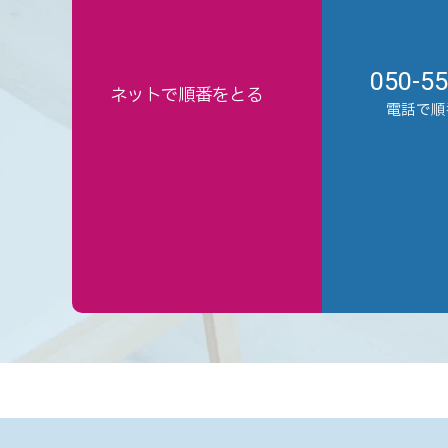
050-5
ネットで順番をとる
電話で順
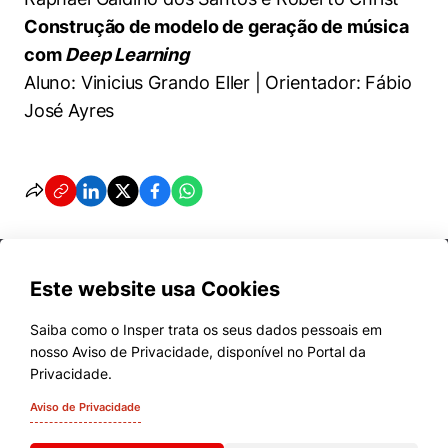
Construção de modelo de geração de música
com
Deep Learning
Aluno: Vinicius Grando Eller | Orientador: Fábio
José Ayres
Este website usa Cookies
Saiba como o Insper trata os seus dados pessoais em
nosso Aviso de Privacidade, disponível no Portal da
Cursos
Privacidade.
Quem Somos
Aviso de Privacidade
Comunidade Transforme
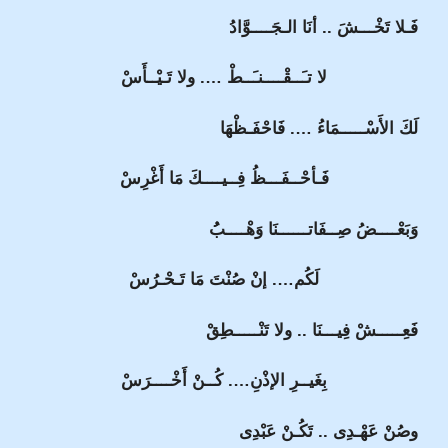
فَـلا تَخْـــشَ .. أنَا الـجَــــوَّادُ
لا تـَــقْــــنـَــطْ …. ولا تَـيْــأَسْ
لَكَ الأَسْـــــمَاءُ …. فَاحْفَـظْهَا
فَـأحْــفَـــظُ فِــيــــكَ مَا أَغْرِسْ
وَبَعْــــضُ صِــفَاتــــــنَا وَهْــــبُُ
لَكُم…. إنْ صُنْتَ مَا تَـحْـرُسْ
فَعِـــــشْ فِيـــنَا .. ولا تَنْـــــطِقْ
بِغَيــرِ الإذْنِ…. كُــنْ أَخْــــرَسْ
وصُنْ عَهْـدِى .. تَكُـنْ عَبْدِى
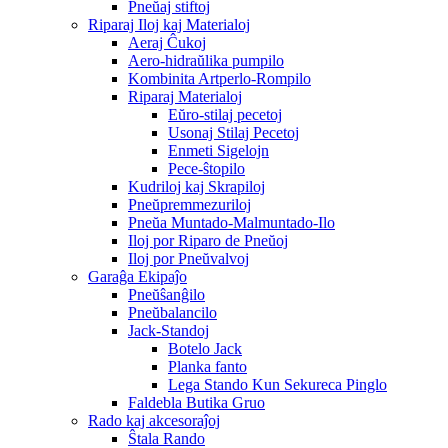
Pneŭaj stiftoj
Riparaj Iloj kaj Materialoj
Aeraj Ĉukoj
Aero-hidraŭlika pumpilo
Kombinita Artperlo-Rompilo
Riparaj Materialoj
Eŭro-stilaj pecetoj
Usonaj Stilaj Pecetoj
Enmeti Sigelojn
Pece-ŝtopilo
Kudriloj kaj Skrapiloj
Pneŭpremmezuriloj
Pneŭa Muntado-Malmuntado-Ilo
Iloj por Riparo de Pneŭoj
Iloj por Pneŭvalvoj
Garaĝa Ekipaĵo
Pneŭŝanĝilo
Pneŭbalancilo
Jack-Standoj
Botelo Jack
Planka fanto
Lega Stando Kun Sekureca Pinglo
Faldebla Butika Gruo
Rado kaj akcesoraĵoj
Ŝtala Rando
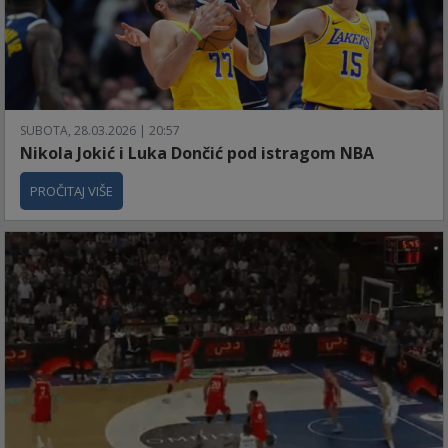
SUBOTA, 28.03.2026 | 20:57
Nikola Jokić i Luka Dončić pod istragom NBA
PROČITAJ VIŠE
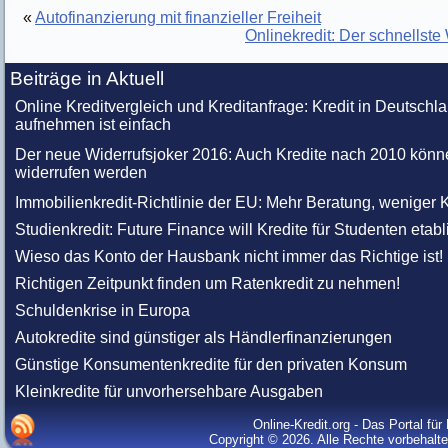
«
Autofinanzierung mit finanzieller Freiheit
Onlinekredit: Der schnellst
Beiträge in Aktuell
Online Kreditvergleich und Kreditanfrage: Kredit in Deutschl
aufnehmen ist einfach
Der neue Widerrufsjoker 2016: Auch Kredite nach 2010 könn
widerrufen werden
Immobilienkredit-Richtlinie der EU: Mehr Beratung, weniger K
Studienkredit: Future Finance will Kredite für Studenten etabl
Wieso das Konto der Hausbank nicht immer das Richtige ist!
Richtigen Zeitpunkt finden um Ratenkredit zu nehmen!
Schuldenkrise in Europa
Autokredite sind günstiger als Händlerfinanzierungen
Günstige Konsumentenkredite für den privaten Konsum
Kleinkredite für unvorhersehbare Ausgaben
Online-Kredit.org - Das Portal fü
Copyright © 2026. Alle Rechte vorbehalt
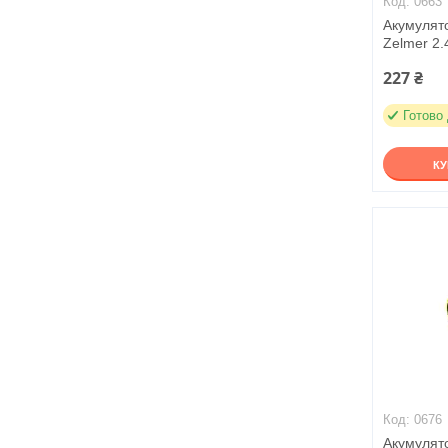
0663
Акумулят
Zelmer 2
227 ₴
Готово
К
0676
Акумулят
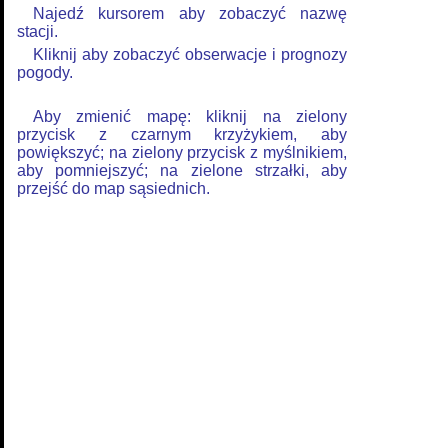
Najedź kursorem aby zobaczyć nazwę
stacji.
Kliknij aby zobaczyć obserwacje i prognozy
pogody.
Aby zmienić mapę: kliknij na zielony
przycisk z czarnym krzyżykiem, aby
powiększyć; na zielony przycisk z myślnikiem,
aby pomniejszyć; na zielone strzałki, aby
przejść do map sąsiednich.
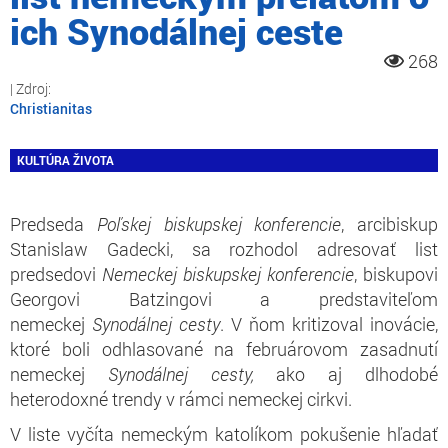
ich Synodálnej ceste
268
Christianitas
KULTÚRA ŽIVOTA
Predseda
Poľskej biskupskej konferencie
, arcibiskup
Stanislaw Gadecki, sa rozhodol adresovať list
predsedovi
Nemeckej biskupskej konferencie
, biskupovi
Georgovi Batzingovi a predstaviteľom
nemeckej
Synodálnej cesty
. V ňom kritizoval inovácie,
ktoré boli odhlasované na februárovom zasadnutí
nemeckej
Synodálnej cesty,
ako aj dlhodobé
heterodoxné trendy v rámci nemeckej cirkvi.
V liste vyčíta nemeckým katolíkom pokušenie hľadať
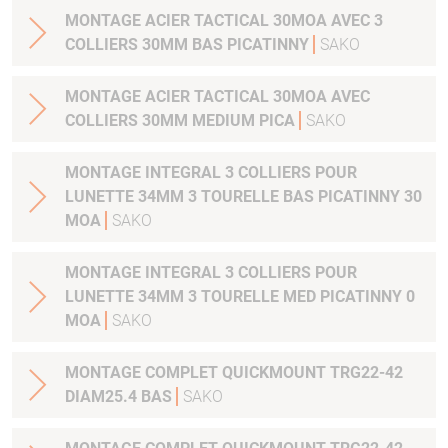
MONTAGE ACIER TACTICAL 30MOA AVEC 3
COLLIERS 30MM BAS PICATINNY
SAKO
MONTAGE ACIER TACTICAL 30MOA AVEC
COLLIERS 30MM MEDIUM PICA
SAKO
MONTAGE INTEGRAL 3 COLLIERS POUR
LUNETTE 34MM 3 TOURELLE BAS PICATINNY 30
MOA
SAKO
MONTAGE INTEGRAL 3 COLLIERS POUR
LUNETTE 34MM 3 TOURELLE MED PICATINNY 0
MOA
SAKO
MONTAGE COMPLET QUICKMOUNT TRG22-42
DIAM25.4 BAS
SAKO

---

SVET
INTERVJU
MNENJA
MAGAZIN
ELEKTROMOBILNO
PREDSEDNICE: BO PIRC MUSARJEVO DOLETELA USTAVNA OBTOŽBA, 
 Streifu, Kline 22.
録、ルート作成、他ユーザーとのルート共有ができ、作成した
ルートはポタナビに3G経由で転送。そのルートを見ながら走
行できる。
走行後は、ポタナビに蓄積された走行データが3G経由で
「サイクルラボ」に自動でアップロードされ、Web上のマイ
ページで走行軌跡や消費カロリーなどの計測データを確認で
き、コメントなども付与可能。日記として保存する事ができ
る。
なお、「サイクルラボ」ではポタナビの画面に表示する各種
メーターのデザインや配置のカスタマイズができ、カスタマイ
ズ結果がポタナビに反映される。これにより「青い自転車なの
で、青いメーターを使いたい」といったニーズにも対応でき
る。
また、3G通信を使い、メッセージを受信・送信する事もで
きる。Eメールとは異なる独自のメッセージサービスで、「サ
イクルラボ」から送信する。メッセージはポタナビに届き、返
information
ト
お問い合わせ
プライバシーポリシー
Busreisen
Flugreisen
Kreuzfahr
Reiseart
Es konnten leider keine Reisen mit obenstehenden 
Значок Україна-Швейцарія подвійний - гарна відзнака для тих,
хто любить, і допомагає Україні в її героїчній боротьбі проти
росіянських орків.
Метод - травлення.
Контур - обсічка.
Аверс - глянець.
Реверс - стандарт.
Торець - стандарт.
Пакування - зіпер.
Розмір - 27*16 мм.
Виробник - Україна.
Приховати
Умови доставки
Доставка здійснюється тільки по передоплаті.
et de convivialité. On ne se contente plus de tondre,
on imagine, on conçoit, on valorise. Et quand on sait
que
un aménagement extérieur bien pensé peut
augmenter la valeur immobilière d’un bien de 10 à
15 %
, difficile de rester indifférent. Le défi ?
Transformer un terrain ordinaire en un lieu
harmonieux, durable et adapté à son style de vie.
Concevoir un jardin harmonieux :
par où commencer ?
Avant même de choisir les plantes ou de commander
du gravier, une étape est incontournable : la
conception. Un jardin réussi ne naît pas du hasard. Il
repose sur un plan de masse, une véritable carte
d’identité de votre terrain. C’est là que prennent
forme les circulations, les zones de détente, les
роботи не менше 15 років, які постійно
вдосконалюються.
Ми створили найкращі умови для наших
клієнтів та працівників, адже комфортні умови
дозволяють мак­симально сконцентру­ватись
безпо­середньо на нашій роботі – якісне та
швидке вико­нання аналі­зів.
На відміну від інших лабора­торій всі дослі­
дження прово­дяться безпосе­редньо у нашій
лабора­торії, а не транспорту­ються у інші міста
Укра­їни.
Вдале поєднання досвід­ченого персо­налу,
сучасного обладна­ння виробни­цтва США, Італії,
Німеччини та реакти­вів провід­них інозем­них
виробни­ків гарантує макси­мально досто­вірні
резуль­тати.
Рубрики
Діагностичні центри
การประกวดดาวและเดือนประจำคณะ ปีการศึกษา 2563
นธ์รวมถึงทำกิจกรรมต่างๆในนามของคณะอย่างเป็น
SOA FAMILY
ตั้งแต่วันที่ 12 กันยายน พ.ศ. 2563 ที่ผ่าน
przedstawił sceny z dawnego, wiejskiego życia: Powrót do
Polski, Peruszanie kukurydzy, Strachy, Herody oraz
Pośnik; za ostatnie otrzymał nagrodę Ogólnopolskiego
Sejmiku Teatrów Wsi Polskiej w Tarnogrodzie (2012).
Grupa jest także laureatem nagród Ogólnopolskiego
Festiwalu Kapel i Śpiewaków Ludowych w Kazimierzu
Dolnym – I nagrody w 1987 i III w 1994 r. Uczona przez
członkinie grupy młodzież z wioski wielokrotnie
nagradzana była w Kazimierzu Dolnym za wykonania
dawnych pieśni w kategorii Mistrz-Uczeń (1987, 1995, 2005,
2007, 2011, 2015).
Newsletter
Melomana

▶ **About this exercise**:
Throughout the material, how many lines contain the string "ACIER"? Answer with the number alone.

▶ **Solution to the problem**:
2